Trente-quatrième lettre de Marcelino, écrite de la Condamine Chatelard, dans les Basses-Alpes, où il travaille à la 11ème CTE.
La Condamine Chatelard. 23 août 1939
Dans votre lettre du 20 vous m’assurez que votre santé est bonne, et vous me faites savoir votre mécontentement à cause du retard à vous écrire. Alors, que cette lettre arrive vite afin que vous soyez satisfaits et voyiez que je ne suis pas tel que vous me jugez.
Bien que tu sois impatiente d’avoir de mes nouvelles, ne te fâche pas au point de ce que tu dis dans la lettre de Juan « que j’ai toujours été un grand dormeur, oubliant d’accomplir les devoirs courants ». Eh bien, je ne suis pas aussi méprisable parce que le 16 je t’ai écrit une longue lettre dans laquelle je te disais des choses importantes et très intéressantes pour nous tous. Si jamais tu ne l’a pas reçue, fais le moi savoir rapidement. Si celle-ci est reçue et arrivée entre tes mains, réponds à son contenu. J’ai besoin de savoir comment nous pouvons donner cours à l’affaire qu’elle expose. Ne perds pas facilement le bon sens. Sur ce que tu me dis, concernant l’évacuation des camps, obligeant ceux qui resteront en France à servir deux ans, nous ne sommes au courant de rien. Je ne crois pas, ni ne pense, que nous allons servir deux ans, ni non plus que nous tarderons autant à nous réunir. A la question sur les fiches, je te réponds qu’elles ne nous sont pas encore arrivées. Pour le moment nous devons tenter de vivre dans ce pays, car les choses vont très lentement. Dans le présent, vous devez étudier comment vous pouvez vous débrouiller où vous êtes car il vaut mieux ce que l’on connaît que ce qui nous est inconnu.
Le sujet de la guerre est très délicat. Nul ne sait comment cela finira. Cela nous oblige à avoir la sérénité sans pour autant réduire notre volonté.
Nous pouvons nous surpasser parce que nous sommes habitués à supporter les événements de la guerre.
Tu me demandes si on nous écrit d’Espagne. Eh bien non, nous ne savons rien, pas même « des Sésé ». Ignacio s’en va le dernier jour de ce mois. Je pense que, grâce à lui, nous finirons par savoir quelque chose des uns et des autres.
Donnes beaucoup de bons souvenirs à ceux « de la Galera », et qu’ils aient beaucoup de chance.

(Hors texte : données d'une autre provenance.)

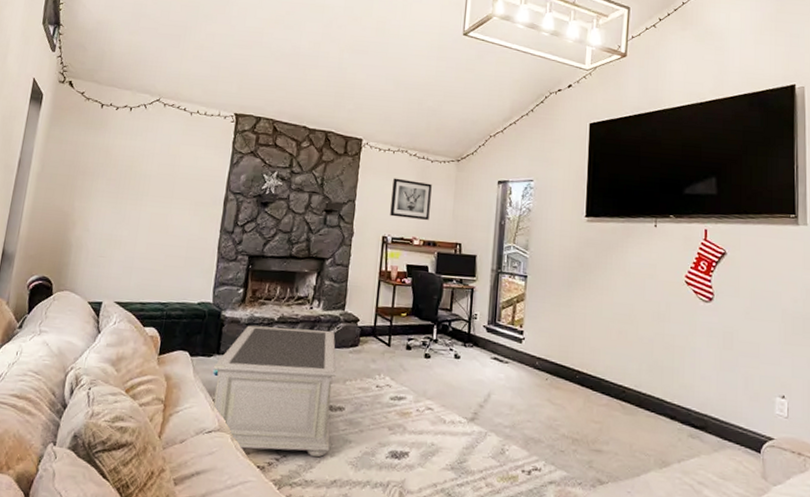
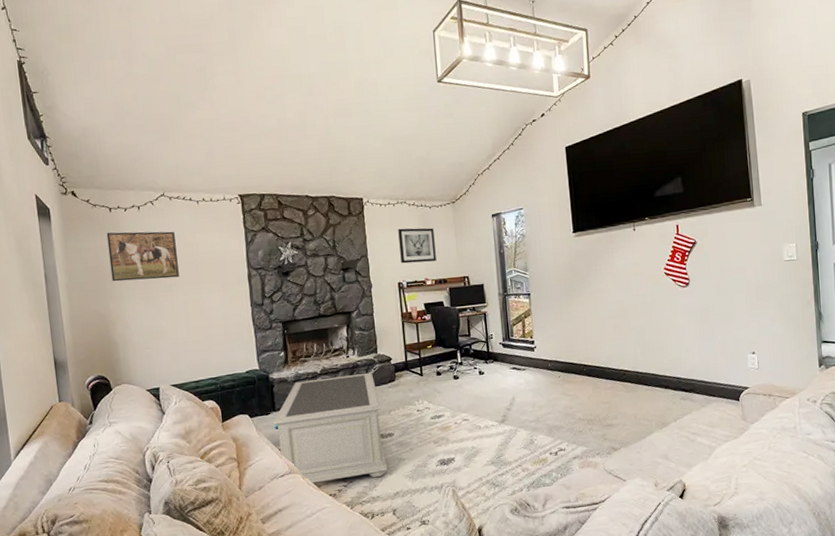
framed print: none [84,128,160,187] -> present [106,231,179,282]

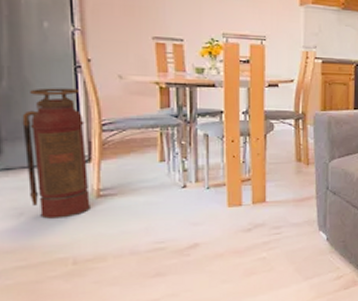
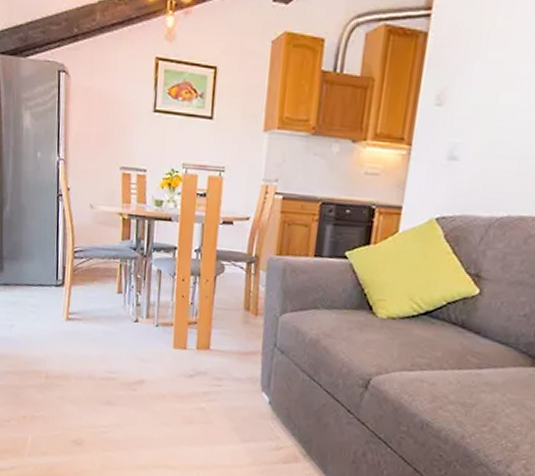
fire extinguisher: present [22,88,90,219] -> none [17,213,62,335]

Cher fils Sebastian. Je te dédie ces lignes pour te manifester la joie que j’ai eue en voyant dans ta lettre du 20 que tu aimes bien ton travail dans l’atelier. Ce que je n’arrive pas à comprendre c’est ce que tu me dis sur les prises de bec que tu as avec un des ouvriers. Cela ne me plaît pas car ça ne peut que mal finir pour toi, puisque tu es un étranger. Tu dois savoir qu’il y en a qui, non contents d’aigrir leur vie, cherchent le moyen d’aigrir celle des autres.